In Fort Worth, Lane, alongside R. W. Smith and J. C. McKinney, founded the Hunter P. Lane & Company, a real estate firm. In 1908, he was a founding member of the Fort Worth Real Estate Association. He was an election clerk in 1908 and was elected judge of the city corporation court in 1909. He unsuccessfully ran in the October 1910 election for Fort Worth's city and fire commissioner role, losing to former assistant chief of police Jim Allen. In his campaign, he accused the police department of operating a political machine. In 1916, Lane unsuccessfully ran for judge of the civil court of Tarrant County, losing the primary to George E. Hosey.

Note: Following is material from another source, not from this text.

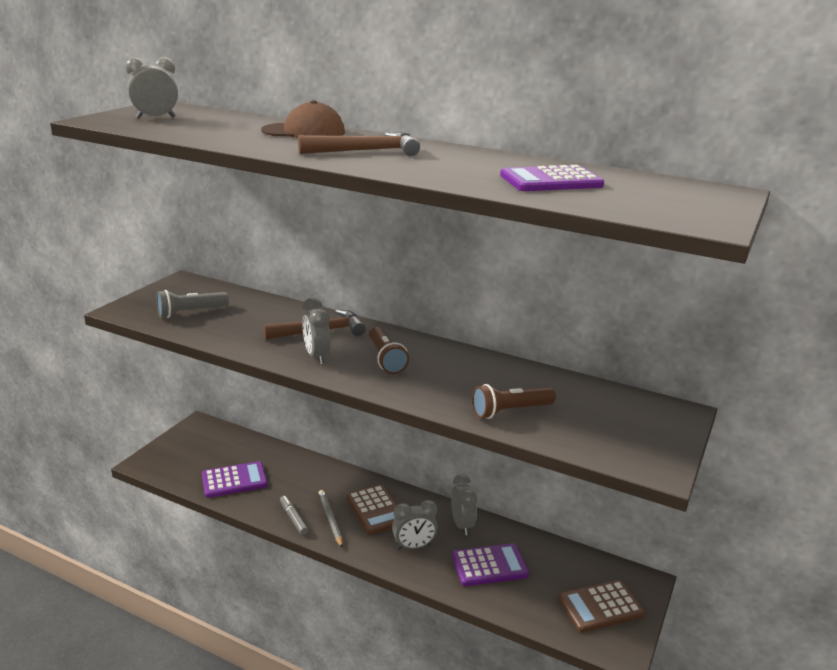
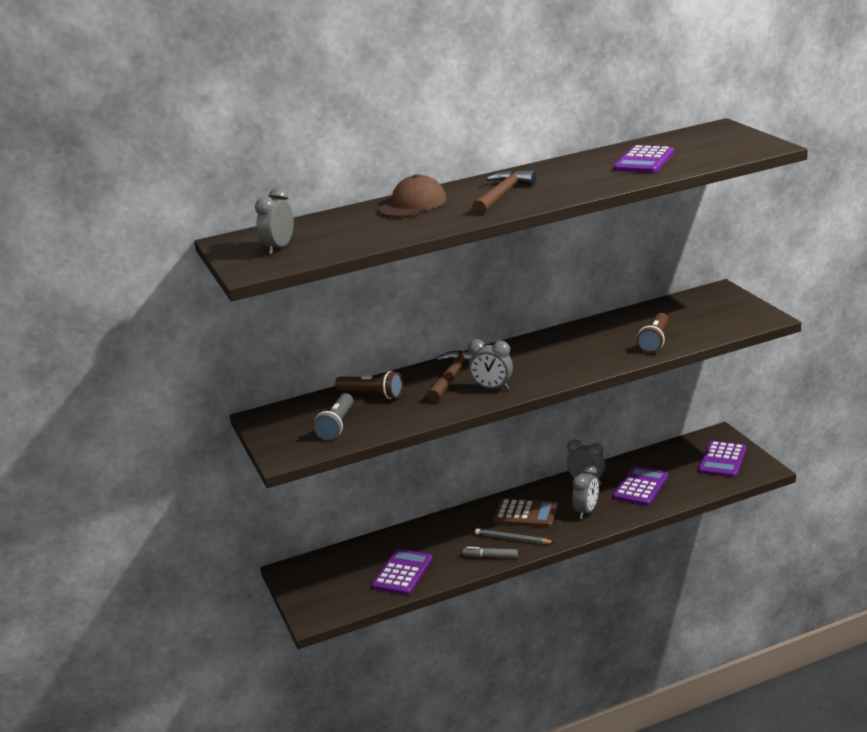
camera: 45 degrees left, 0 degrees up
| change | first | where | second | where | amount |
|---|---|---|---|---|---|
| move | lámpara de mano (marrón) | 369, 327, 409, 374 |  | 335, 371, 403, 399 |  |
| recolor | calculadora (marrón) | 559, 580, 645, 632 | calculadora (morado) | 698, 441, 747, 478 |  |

Lane was a Democrat. He was a member of the Texas House of Representatives, from January 14, 1913, to January 9, 1917, representing the third seat of the 52nd district. While serving, he was chairman of the Committee on Municipal Corporations, and was a member of the Committees on Common Carriers; on Criminal Jurisprudence; on Insurance; on the Judiciary; on Public Health; on Revenue and Taxation; and on Senatorial Districts. In February 1930, he unsuccessfully ran in the House election, for the fourth seat of the 101st district. Ideologically, he was progressive, supporting the equal distribution of tax spending and opposed Prohibition.

== Personal life and death ==
On December 8, 1891, Lane married Elizabeth Green, with whom he had nine children. They divorced in 1924. On January 8, 1925, he married Sallie B. Brown, a leader of the Fort Worth chapter of the League of Women Voters. He was a member of the Freemasons; the Independent Order of Odd Fellows; the Knights of Pythias; and the Woodmen of the World. He died on September 30, 1940, aged 65, in Fort Worth, from a myocardial infraction, and was buried at Mount Olivet Cemetery, in Fort Worth.